WHAT YOU SHOULD DO: Arrange everything from the line containing "这可能是学习的最高境界。比如" down to the line containing "如果遇到特殊情况，既定任务在" in the records below as a Markdown table with the columns Row and Line. Leave out blank lines, and number the rows in order.

SOURCE RECORDS:
^^^^^^^^^^^^^^^^

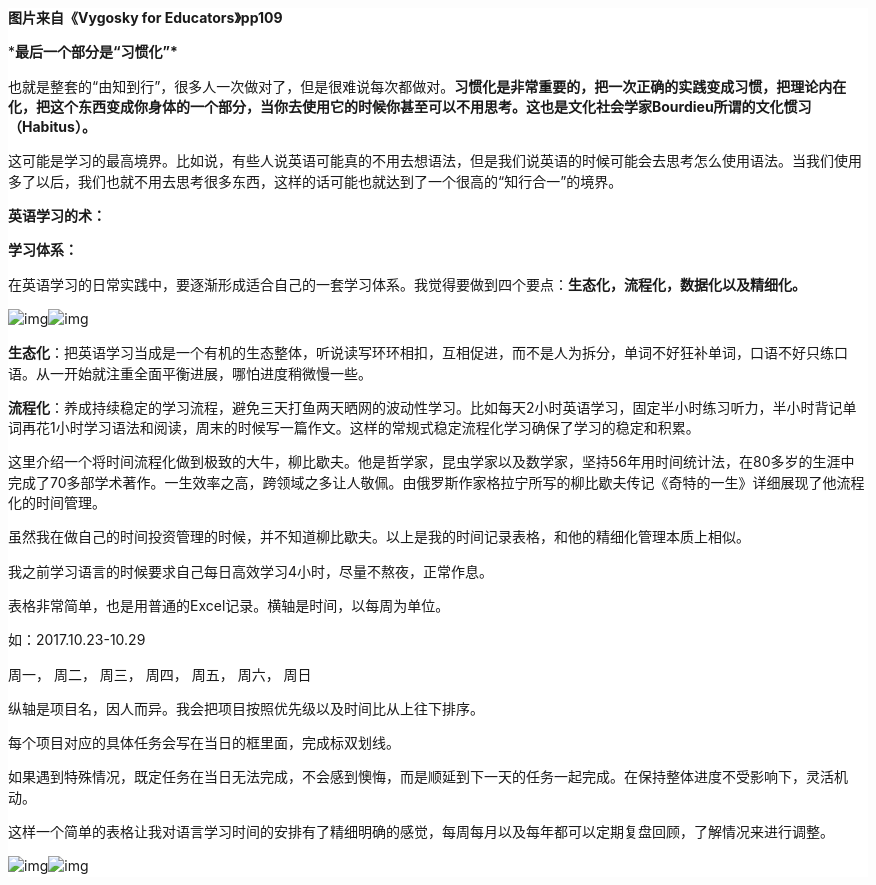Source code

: **图片来自《Vygosky for Educators》pp109**





***最后一个部分是“习惯化”\***



也就是整套的“由知到行”，很多人一次做对了，但是很难说每次都做对。**习惯化是非常重要的，把一次正确的实践变成习惯，把理论内在化，把这个东西变成你身体的一个部分，当你去使用它的时候你甚至可以不用思考。这也是文化社会学家Bourdieu所谓的文化惯习（Habitus）。**



这可能是学习的最高境界。比如说，有些人说英语可能真的不用去想语法，但是我们说英语的时候可能会去思考怎么使用语法。当我们使用多了以后，我们也就不用去思考很多东西，这样的话可能也就达到了一个很高的“知行合一”的境界。



**英语学习的术：**



**学习体系：**



在英语学习的日常实践中，要逐渐形成适合自己的一套学习体系。我觉得要做到四个要点：**生态化，流程化，数据化以及精细化。**





![img](https://pic1.zhimg.com/v2-19bf7fc6a96d971e7a0d98e6a697aba8_b.jpg)![img](https://pic1.zhimg.com/80/v2-19bf7fc6a96d971e7a0d98e6a697aba8_720w.jpg)

**生态化**：把英语学习当成是一个有机的生态整体，听说读写环环相扣，互相促进，而不是人为拆分，单词不好狂补单词，口语不好只练口语。从一开始就注重全面平衡进展，哪怕进度稍微慢一些。



**流程化**：养成持续稳定的学习流程，避免三天打鱼两天晒网的波动性学习。比如每天2小时英语学习，固定半小时练习听力，半小时背记单词再花1小时学习语法和阅读，周末的时候写一篇作文。这样的常规式稳定流程化学习确保了学习的稳定和积累。



这里介绍一个将时间流程化做到极致的大牛，柳比歇夫。他是哲学家，昆虫学家以及数学家，坚持56年用时间统计法，在80多岁的生涯中完成了70多部学术著作。一生效率之高，跨领域之多让人敬佩。由俄罗斯作家格拉宁所写的柳比歇夫传记《奇特的一生》详细展现了他流程化的时间管理。

虽然我在做自己的时间投资管理的时候，并不知道柳比歇夫。以上是我的时间记录表格，和他的精细化管理本质上相似。

我之前学习语言的时候要求自己每日高效学习4小时，尽量不熬夜，正常作息。

表格非常简单，也是用普通的Excel记录。横轴是时间，以每周为单位。

如：2017.10.23-10.29

周一， 周二， 周三， 周四， 周五， 周六， 周日

纵轴是项目名，因人而异。我会把项目按照优先级以及时间比从上往下排序。

每个项目对应的具体任务会写在当日的框里面，完成标双划线。

如果遇到特殊情况，既定任务在当日无法完成，不会感到懊悔，而是顺延到下一天的任务一起完成。在保持整体进度不受影响下，灵活机动。

这样一个简单的表格让我对语言学习时间的安排有了精细明确的感觉，每周每月以及每年都可以定期复盘回顾，了解情况来进行调整。



![img](https://pic4.zhimg.com/v2-0e6f2d0bde92ebdd36468bcae65c524b_b.jpg)![img](https://pic4.zhimg.com/80/v2-0e6f2d0bde92ebdd36468bcae65c524b_720w.jpg)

^^^^^^^^^^^^^^^^

REPLY TO THE TASK:
| Row | Line |
|---|---|
| 1 | 这可能是学习的最高境界。比如说，有些人说英语可能真的不用去想语法，但是我们说英语的时候可能会去思考怎么使用语法。当我们使用多了以后，我们也就不用去思考很多东西，这样的话可能也就达到了一个很高的“知行合一”的境界。 |
| 2 | **英语学习的术：** |
| 3 | **学习体系：** |
| 4 | 在英语学习的日常实践中，要逐渐形成适合自己的一套学习体系。我觉得要做到四个要点：**生态化，流程化，数据化以及精细化。** |
| 5 | ![img](https://pic1.zhimg.com/v2-19bf7fc6a96d971e7a0d98e6a697aba8_b.jpg)![img](https://pic1.zhimg.com/80/v2-19bf7fc6a96d971e7a0d98e6a697aba8_720w.jpg) |
| 6 | **生态化**：把英语学习当成是一个有机的生态整体，听说读写环环相扣，互相促进，而不是人为拆分，单词不好狂补单词，口语不好只练口语。从一开始就注重全面平衡进展，哪怕进度稍微慢一些。 |
| 7 | **流程化**：养成持续稳定的学习流程，避免三天打鱼两天晒网的波动性学习。比如每天2小时英语学习，固定半小时练习听力，半小时背记单词再花1小时学习语法和阅读，周末的时候写一篇作文。这样的常规式稳定流程化学习确保了学习的稳定和积累。 |
| 8 | 这里介绍一个将时间流程化做到极致的大牛，柳比歇夫。他是哲学家，昆虫学家以及数学家，坚持56年用时间统计法，在80多岁的生涯中完成了70多部学术著作。一生效率之高，跨领域之多让人敬佩。由俄罗斯作家格拉宁所写的柳比歇夫传记《奇特的一生》详细展现了他流程化的时间管理。 |
| 9 | 虽然我在做自己的时间投资管理的时候，并不知道柳比歇夫。以上是我的时间记录表格，和他的精细化管理本质上相似。 |
| 10 | 我之前学习语言的时候要求自己每日高效学习4小时，尽量不熬夜，正常作息。 |
| 11 | 表格非常简单，也是用普通的Excel记录。横轴是时间，以每周为单位。 |
| 12 | 如：2017.10.23-10.29 |
| 13 | 周一， 周二， 周三， 周四， 周五， 周六， 周日 |
| 14 | 纵轴是项目名，因人而异。我会把项目按照优先级以及时间比从上往下排序。 |
| 15 | 每个项目对应的具体任务会写在当日的框里面，完成标双划线。 |
| 16 | 如果遇到特殊情况，既定任务在当日无法完成，不会感到懊悔，而是顺延到下一天的任务一起完成。在保持整体进度不受影响下，灵活机动。 |